Provided passage »

Sep 01 '24 02:09 madolson

We have diskless replication now though, do we still need to worry about this case?

yeah. although we can't say disk-based replication will never be used, diskless has been the default (since 7.0?). so this is even less of a concern IMO. I would vote for option 1.

Sep 01 '24 07:09 PingXie

I look carefully which scenarios this parameter will be used again, there are 3 cases:

rdb filename.
aof filename.
cluster config file.
logging

@soloestoy describe a typical use case, and maybe more cases are coming. And we have no idea how the clients behavior is, thus I think we should keep it mutable, but in valkey.conf we can highlight it is dangerous to change it during runtime.

Thus, I vote 1.

Sep 12 '24 18:09 hwware

In Zhao's example, when the disk is full, it is now possible to replicate the data to another node. If disk-based sync is enabled, they can just change to diskless and replication will work.

But if the disk is full and they just want to use another disk for AOF, RDB and nodes.conf, then mutable is more useful, maybe. Nodes.conf is not written by a fork, so this one is no problem.

If it is risky to change the dir when a fork is running, then I think we can prevent it with option 2. But CONFIG SET failing at random time is also annoying. :)

What is the worst thing that can happen if dir is modified during a fork? We will leave temp files on disk, described in the first commit message of this PR:

If dir is modified during aof rewrite, we will leave the tmp files on the disk. Because the rename operation of the main process in backgroundRewriteDoneHandler will fail.

Dataset extract »
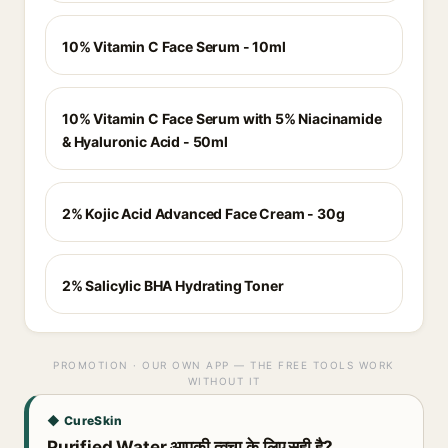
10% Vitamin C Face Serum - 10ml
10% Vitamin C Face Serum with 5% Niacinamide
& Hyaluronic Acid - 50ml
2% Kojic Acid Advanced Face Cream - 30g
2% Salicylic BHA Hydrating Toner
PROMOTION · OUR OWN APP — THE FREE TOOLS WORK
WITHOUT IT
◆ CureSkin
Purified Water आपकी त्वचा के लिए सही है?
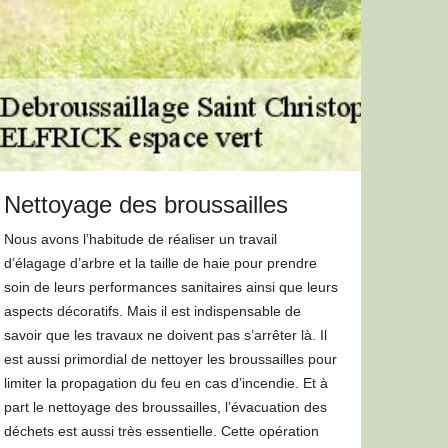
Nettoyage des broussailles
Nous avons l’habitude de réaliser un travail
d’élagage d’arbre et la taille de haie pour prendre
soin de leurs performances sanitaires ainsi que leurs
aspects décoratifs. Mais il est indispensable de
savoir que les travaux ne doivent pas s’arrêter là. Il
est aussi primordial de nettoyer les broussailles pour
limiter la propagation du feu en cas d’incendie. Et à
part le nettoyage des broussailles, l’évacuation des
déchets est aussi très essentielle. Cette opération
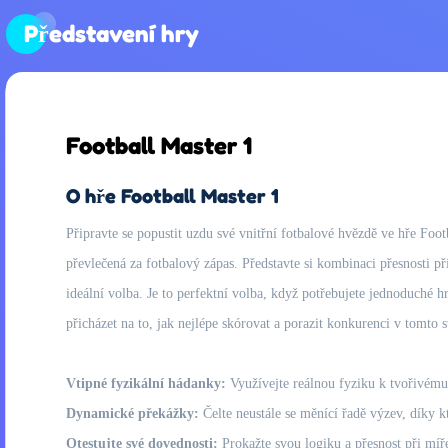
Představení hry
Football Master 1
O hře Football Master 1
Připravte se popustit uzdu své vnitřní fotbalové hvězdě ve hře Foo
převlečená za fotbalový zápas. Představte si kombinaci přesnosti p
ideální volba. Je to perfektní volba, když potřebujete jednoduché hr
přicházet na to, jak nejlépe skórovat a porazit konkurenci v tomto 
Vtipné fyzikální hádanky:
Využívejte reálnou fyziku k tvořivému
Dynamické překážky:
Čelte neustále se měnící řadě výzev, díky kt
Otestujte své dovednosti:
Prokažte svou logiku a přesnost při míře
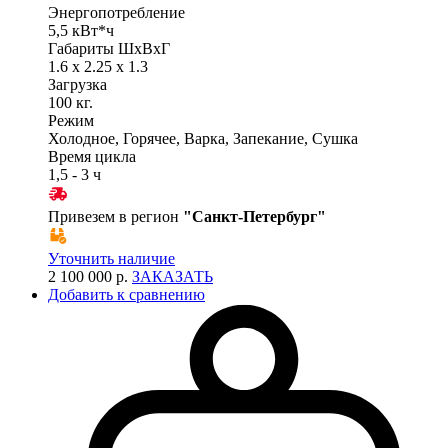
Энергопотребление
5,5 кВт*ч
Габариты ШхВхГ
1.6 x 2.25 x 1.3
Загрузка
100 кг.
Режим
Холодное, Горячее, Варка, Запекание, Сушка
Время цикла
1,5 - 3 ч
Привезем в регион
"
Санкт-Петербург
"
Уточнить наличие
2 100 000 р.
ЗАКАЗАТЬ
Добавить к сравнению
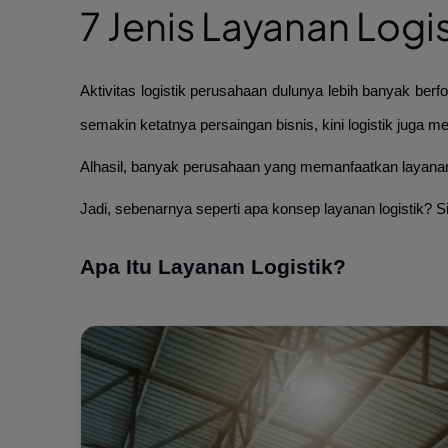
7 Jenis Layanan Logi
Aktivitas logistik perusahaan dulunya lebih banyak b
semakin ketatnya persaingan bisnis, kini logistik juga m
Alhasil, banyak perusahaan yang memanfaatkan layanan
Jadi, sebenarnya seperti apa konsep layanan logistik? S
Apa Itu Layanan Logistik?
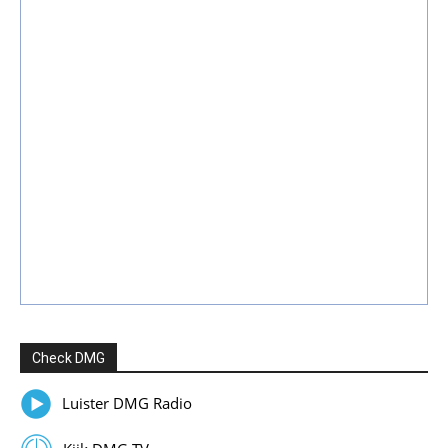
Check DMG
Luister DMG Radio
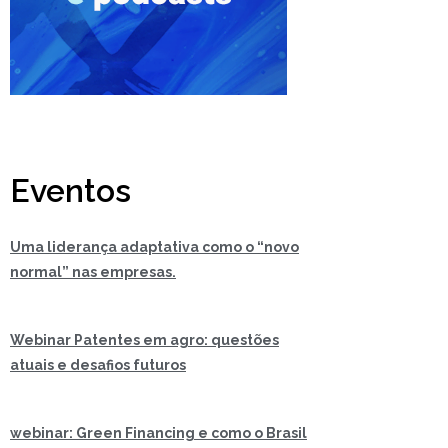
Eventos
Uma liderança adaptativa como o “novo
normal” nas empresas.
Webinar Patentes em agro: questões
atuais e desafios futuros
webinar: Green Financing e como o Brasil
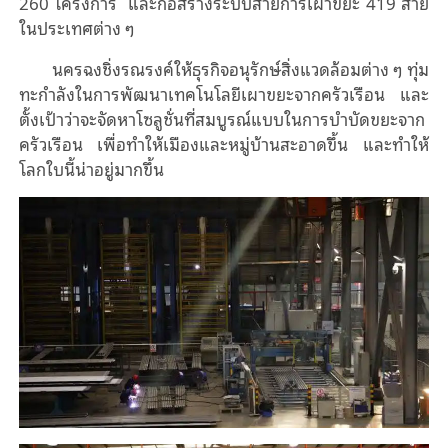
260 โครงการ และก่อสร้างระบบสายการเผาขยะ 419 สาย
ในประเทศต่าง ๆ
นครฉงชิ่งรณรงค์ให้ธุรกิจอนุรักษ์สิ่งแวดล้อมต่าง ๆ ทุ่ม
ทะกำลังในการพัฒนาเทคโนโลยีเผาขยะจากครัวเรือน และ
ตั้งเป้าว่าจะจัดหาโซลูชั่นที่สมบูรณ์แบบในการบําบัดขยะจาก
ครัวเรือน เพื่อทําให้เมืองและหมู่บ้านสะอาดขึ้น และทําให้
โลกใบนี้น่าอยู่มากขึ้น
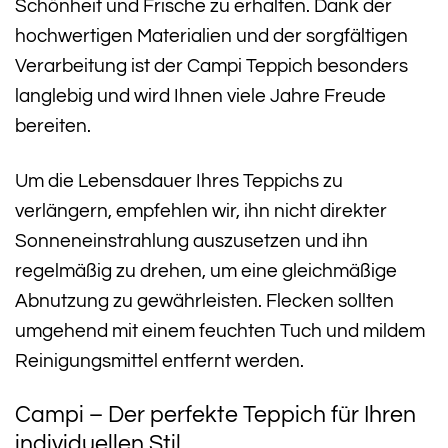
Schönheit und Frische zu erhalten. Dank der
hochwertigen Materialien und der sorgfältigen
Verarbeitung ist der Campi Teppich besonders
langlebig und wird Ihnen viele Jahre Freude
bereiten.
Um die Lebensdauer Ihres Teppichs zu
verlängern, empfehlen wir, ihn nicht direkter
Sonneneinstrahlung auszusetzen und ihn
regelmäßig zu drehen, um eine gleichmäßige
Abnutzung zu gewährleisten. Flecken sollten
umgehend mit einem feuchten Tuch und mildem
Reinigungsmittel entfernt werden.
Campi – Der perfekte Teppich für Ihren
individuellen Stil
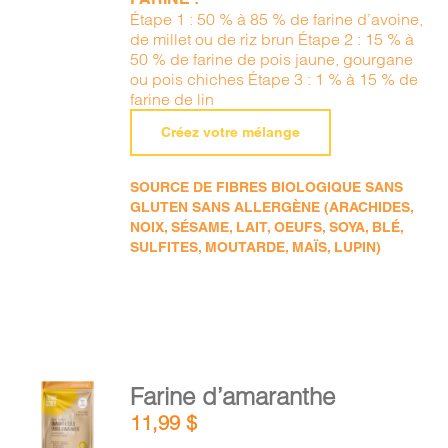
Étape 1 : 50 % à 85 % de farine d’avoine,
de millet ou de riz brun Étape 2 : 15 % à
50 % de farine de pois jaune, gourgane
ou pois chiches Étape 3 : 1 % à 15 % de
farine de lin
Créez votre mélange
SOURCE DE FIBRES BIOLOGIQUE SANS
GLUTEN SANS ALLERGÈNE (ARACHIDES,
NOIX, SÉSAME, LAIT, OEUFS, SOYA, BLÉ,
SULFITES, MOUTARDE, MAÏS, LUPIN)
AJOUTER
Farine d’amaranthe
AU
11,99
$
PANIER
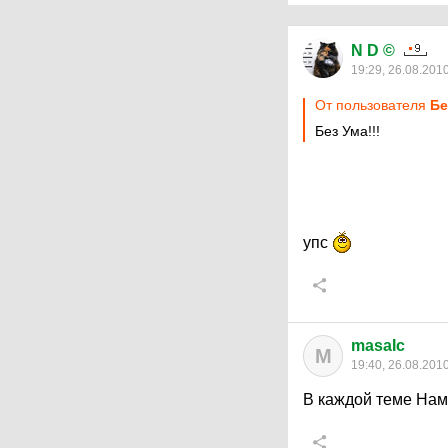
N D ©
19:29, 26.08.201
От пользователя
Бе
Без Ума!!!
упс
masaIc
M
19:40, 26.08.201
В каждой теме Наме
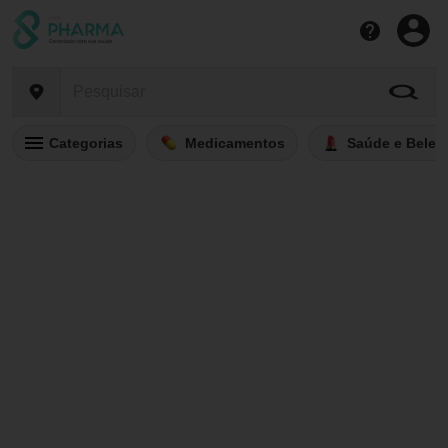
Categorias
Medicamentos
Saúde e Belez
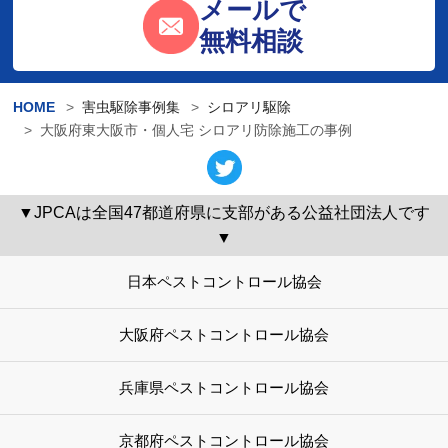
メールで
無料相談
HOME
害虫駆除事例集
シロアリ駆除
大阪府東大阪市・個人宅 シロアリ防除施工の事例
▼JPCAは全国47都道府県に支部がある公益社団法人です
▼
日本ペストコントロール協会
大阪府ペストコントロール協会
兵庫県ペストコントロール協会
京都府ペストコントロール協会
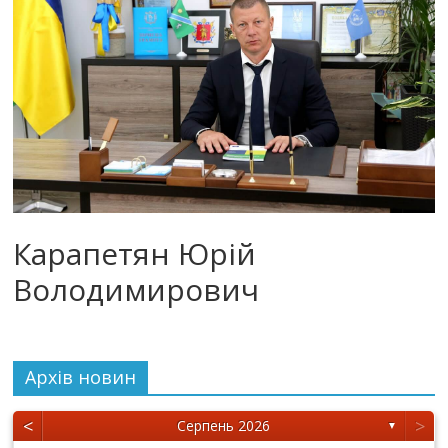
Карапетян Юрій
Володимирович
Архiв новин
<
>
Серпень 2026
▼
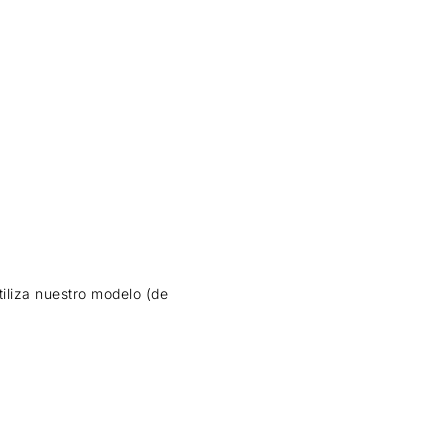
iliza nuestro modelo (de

Job » List the username that heads each post in the thread. Rely only on the thread; ignore the material.

Response box »
madolson
PingXie
hwware